En soi, ce n'est pas forcément grave, mais c'est gênant quand c'est répété et que ça casse directement la lecture. Turf se voulant quand même une histoire folle et endiablée, avec beaucoup d'action et de rebondissements, si une grande partie de ceux-ci bloquent ma lecture, c'est qu'il y a un problème quelque part.
- Même s'ils ne sont pas des vampires, nos amis roumains suceurs de sang volent quand même.:
Après, oui, Turf est définitivement une folie douce, avec ses concepts totalement barrés et son mélange des genres bien marrant. Voir des mafieux s'allier avec un alien contre des vampires (même s'ils refusent ce nom après avoir été choqués/révulsés par la pièce issue du roman de Bram Stoker), c'est quand même fondamentalement cool et Ross arrive vraiment à rendre tout ça cohérent. Etonnamment, l'apparition de l'alien ne fait pas "trop", sa présence s'intègre bien au récit et n'est pas un simple Deus Ex Machina.
Oui, le concept de Turf fonctionne et donne beaucoup de bons passages. Ca ne veut pas dire, non plus, que toutes les idées sont bonnes et claires.
Encore une fois, Ross va trop vite sur certains passages, et certaines idées ne sont pas assez claires. Personnellement, j'aime qu'un auteur ne me dise pas tout, me laisse imaginer, interpréter, notamment une fin. Par exemple, je suis extrêmement fan de Inception pour ce final ouvert, laissant au spectateur choisir suite aux éléments à sa disposition.
- Même si Turf est un mélange des genres, l'aspect polar et ses moments durs sont également bien présents.:
Malheureusement, Jonathan Ross ne s'enfonce pas dans cette voie : sa fin est claire, mais certains éléments de son intrigue ne sont pas clairs. Le destin de l'alien et du mafieux avec qui il s'est allié n'est pas évident, la façon dont l'Ancêtre disparaît n'est pas pas évidente, l'origine même des suceurs de sang n'est pas évidente, tout comme beaucoup d'autres aspects du récit.

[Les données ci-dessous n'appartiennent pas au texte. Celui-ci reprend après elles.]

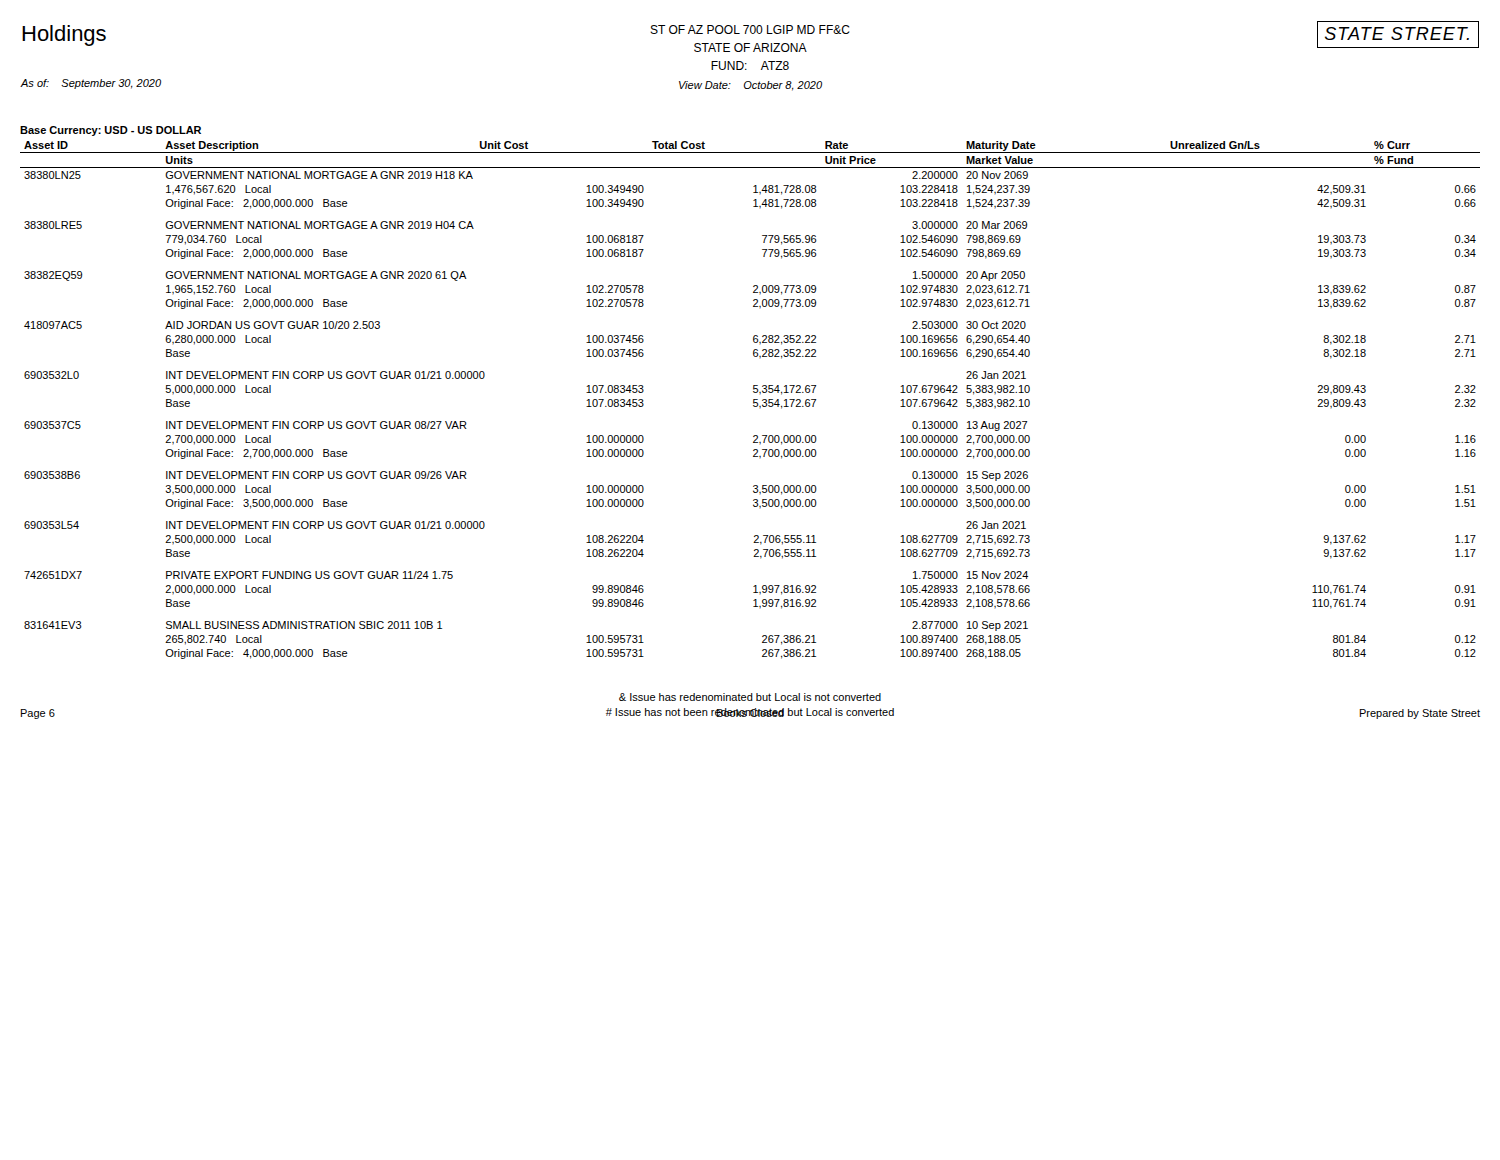| Holdings | ST OF AZ POOL 700 LGIP MD FF&C STATE OF ARIZONA FUND: ATZ8 | STATE STREET. |
| As of: September 30, 2020 | View Date: October 8, 2020 | |
Base Currency: USD - US DOLLAR
| Asset ID | Asset Description | Unit Cost | Total Cost | Rate | Maturity Date | Unrealized Gn/Ls | % Curr |
| --- | --- | --- | --- | --- | --- | --- | --- |
| | Units | | | Unit Price | Market Value | | % Fund |
| 38380LN25 | GOVERNMENT NATIONAL MORTGAGE A GNR 2019 H18 KA | 2.200000 | 20 Nov 2069 | | |
| | 1,476,567.620 Local | 100.349490 | 1,481,728.08 | 103.228418 | 1,524,237.39 | 42,509.31 | 0.66 |
| | Original Face: 2,000,000.000 Base | 100.349490 | 1,481,728.08 | 103.228418 | 1,524,237.39 | 42,509.31 | 0.66 |
| 38380LRE5 | GOVERNMENT NATIONAL MORTGAGE A GNR 2019 H04 CA | 3.000000 | 20 Mar 2069 | | |
| | 779,034.760 Local | 100.068187 | 779,565.96 | 102.546090 | 798,869.69 | 19,303.73 | 0.34 |
| | Original Face: 2,000,000.000 Base | 100.068187 | 779,565.96 | 102.546090 | 798,869.69 | 19,303.73 | 0.34 |
| 38382EQ59 | GOVERNMENT NATIONAL MORTGAGE A GNR 2020 61 QA | 1.500000 | 20 Apr 2050 | | |
| | 1,965,152.760 Local | 102.270578 | 2,009,773.09 | 102.974830 | 2,023,612.71 | 13,839.62 | 0.87 |
| | Original Face: 2,000,000.000 Base | 102.270578 | 2,009,773.09 | 102.974830 | 2,023,612.71 | 13,839.62 | 0.87 |
| 418097AC5 | AID JORDAN US GOVT GUAR 10/20 2.503 | 2.503000 | 30 Oct 2020 | | |
| | 6,280,000.000 Local | 100.037456 | 6,282,352.22 | 100.169656 | 6,290,654.40 | 8,302.18 | 2.71 |
| | Base | 100.037456 | 6,282,352.22 | 100.169656 | 6,290,654.40 | 8,302.18 | 2.71 |
| 6903532L0 | INT DEVELOPMENT FIN CORP US GOVT GUAR 01/21 0.00000 | | 26 Jan 2021 | | |
| | 5,000,000.000 Local | 107.083453 | 5,354,172.67 | 107.679642 | 5,383,982.10 | 29,809.43 | 2.32 |
| | Base | 107.083453 | 5,354,172.67 | 107.679642 | 5,383,982.10 | 29,809.43 | 2.32 |
| 6903537C5 | INT DEVELOPMENT FIN CORP US GOVT GUAR 08/27 VAR | 0.130000 | 13 Aug 2027 | | |
| | 2,700,000.000 Local | 100.000000 | 2,700,000.00 | 100.000000 | 2,700,000.00 | 0.00 | 1.16 |
| | Original Face: 2,700,000.000 Base | 100.000000 | 2,700,000.00 | 100.000000 | 2,700,000.00 | 0.00 | 1.16 |
| 6903538B6 | INT DEVELOPMENT FIN CORP US GOVT GUAR 09/26 VAR | 0.130000 | 15 Sep 2026 | | |
| | 3,500,000.000 Local | 100.000000 | 3,500,000.00 | 100.000000 | 3,500,000.00 | 0.00 | 1.51 |
| | Original Face: 3,500,000.000 Base | 100.000000 | 3,500,000.00 | 100.000000 | 3,500,000.00 | 0.00 | 1.51 |
| 690353L54 | INT DEVELOPMENT FIN CORP US GOVT GUAR 01/21 0.00000 | | 26 Jan 2021 | | |
| | 2,500,000.000 Local | 108.262204 | 2,706,555.11 | 108.627709 | 2,715,692.73 | 9,137.62 | 1.17 |
| | Base | 108.262204 | 2,706,555.11 | 108.627709 | 2,715,692.73 | 9,137.62 | 1.17 |
| 742651DX7 | PRIVATE EXPORT FUNDING US GOVT GUAR 11/24 1.75 | 1.750000 | 15 Nov 2024 | | |
| | 2,000,000.000 Local | 99.890846 | 1,997,816.92 | 105.428933 | 2,108,578.66 | 110,761.74 | 0.91 |
| | Base | 99.890846 | 1,997,816.92 | 105.428933 | 2,108,578.66 | 110,761.74 | 0.91 |
| 831641EV3 | SMALL BUSINESS ADMINISTRATION SBIC 2011 10B 1 | 2.877000 | 10 Sep 2021 | | |
| | 265,802.740 Local | 100.595731 | 267,386.21 | 100.897400 | 268,188.05 | 801.84 | 0.12 |
| | Original Face: 4,000,000.000 Base | 100.595731 | 267,386.21 | 100.897400 | 268,188.05 | 801.84 | 0.12 |
& Issue has redenominated but Local is not converted
# Issue has not been redenominated but Local is converted
Page 6
Prepared by State Street
Books Closed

En soi, encore une fois, ça n'a rien de grave, mais la répétition de telles absences devient gênante et nuit à ma lecture.
A côté, Tommy Lee Edwards livre de très bonnes planches, même si elles ne sont pas toujours d'une qualité égale. Son style étrange, atypique, colle bien à cette folie douce et ses représentations des suceurs de sang, aliens et autres mafieux sont très agréables et intéressants. L'aspect graphique est clairement ce qui m'a attiré ici, et je n'ai pas été déçu : Edwards livre des dessins qui explosent directement aux yeux, et qui fonctionnent très bien dans cette intrigue.

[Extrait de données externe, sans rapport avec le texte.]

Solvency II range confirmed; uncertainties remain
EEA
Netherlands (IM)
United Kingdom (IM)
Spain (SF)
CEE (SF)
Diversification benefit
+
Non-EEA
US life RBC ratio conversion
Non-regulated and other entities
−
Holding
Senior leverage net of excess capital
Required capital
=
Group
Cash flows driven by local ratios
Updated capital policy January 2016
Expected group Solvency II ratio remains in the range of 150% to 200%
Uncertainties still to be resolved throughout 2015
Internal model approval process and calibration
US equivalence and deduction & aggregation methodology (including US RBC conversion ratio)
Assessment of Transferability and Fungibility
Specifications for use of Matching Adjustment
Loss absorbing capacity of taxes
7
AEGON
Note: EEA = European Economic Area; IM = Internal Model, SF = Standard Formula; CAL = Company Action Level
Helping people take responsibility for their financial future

- Une double origine parfaitement gérée par Tommy Lee Edwards.:
Finalement, Turf est donc une semi-réussite : concept excellent et passionnant, histoire plutôt bien rythmée malgré quelques défauts de narration, dessins atypiques et superbes, bonne gestion des personnages, mais tout ne fonctionne pas comme il le faudrait, quelques effets (notamment les dernières pages de chaque numéro, supposés indiquer ce qui arrivera bientôt) tombent à plat et ne sont pas de grande utilité, et la fin est précipitée.

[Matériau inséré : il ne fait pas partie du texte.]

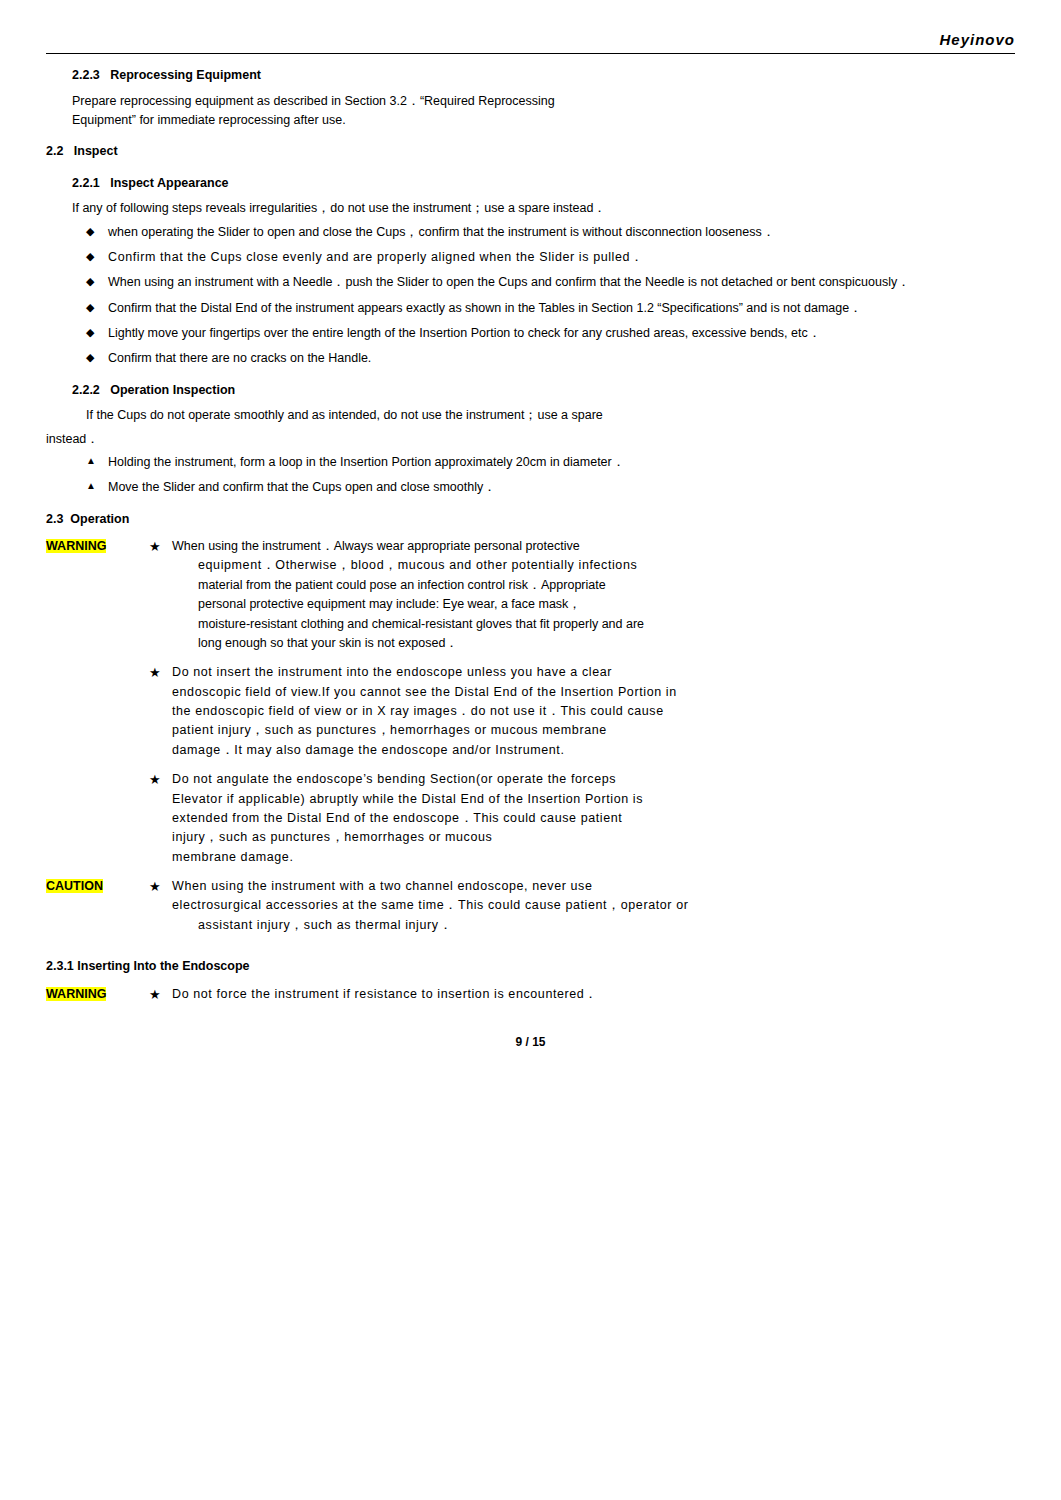Heyinovo
2.2.3 Reprocessing Equipment
Prepare reprocessing equipment as described in Section 3.2．“Required Reprocessing
Equipment” for immediate reprocessing after use.
2.2 Inspect
2.2.1 Inspect Appearance
If any of following steps reveals irregularities，do not use the instrument；use a spare instead．
when operating the Slider to open and close the Cups，confirm that the instrument is without disconnection looseness．
Confirm that the Cups close evenly and are properly aligned when the Slider is pulled．
When using an instrument with a Needle．push the Slider to open the Cups and confirm that the Needle is not detached or bent conspicuously．
Confirm that the Distal End of the instrument appears exactly as shown in the Tables in Section 1.2 “Specifications” and is not damage．
Lightly move your fingertips over the entire length of the Insertion Portion to check for any crushed areas, excessive bends, etc．
Confirm that there are no cracks on the Handle.
2.2.2 Operation Inspection
If the Cups do not operate smoothly and as intended, do not use the instrument；use a spare
instead．
Holding the instrument, form a loop in the Insertion Portion approximately 20cm in diameter．
Move the Slider and confirm that the Cups open and close smoothly．
2.3 Operation
| WARNING | ★ | When using the instrument．Always wear appropriate personal protective equipment．Otherwise，blood，mucous and other potentially infections material from the patient could pose an infection control risk．Appropriate personal protective equipment may include: Eye wear, a face mask， moisture-resistant clothing and chemical-resistant gloves that fit properly and are long enough so that your skin is not exposed． |
| | ★ | Do not insert the instrument into the endoscope unless you have a clear endoscopic field of view.If you cannot see the Distal End of the Insertion Portion in the endoscopic field of view or in X ray images．do not use it．This could cause patient injury，such as punctures，hemorrhages or mucous membrane damage．It may also damage the endoscope and/or Instrument. |
| | ★ | Do not angulate the endoscope’s bending Section(or operate the forceps Elevator if applicable) abruptly while the Distal End of the Insertion Portion is extended from the Distal End of the endoscope．This could cause patient injury，such as punctures，hemorrhages or mucous membrane damage. |
| CAUTION | ★ | When using the instrument with a two channel endoscope, never use electrosurgical accessories at the same time．This could cause patient，operator or assistant injury，such as thermal injury． |
2.3.1 Inserting Into the Endoscope
| WARNING | ★ | Do not force the instrument if resistance to insertion is encountered． |
9 / 15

Jonathan Ross livre un récit bancal mais agréable, Edwards est très bon, mais ça s'arrête là. Une lecture agréable, une lecture de bibliothèque oserais-je dire : Turf est parfait à emprunter pour lire sous un arbre par ces chaleurs intenses, mais l'achat ne me semble pas obligatoire. Surtout que l'éditeur français a divisé les cinq épisodes en deux tomes d'une quinzaine d'euros chacun, alors que l'édition originale est moins chère sur Amazon. Vu la qualité de Turf, 25 à 30 euros, c'est un peu cher quand même.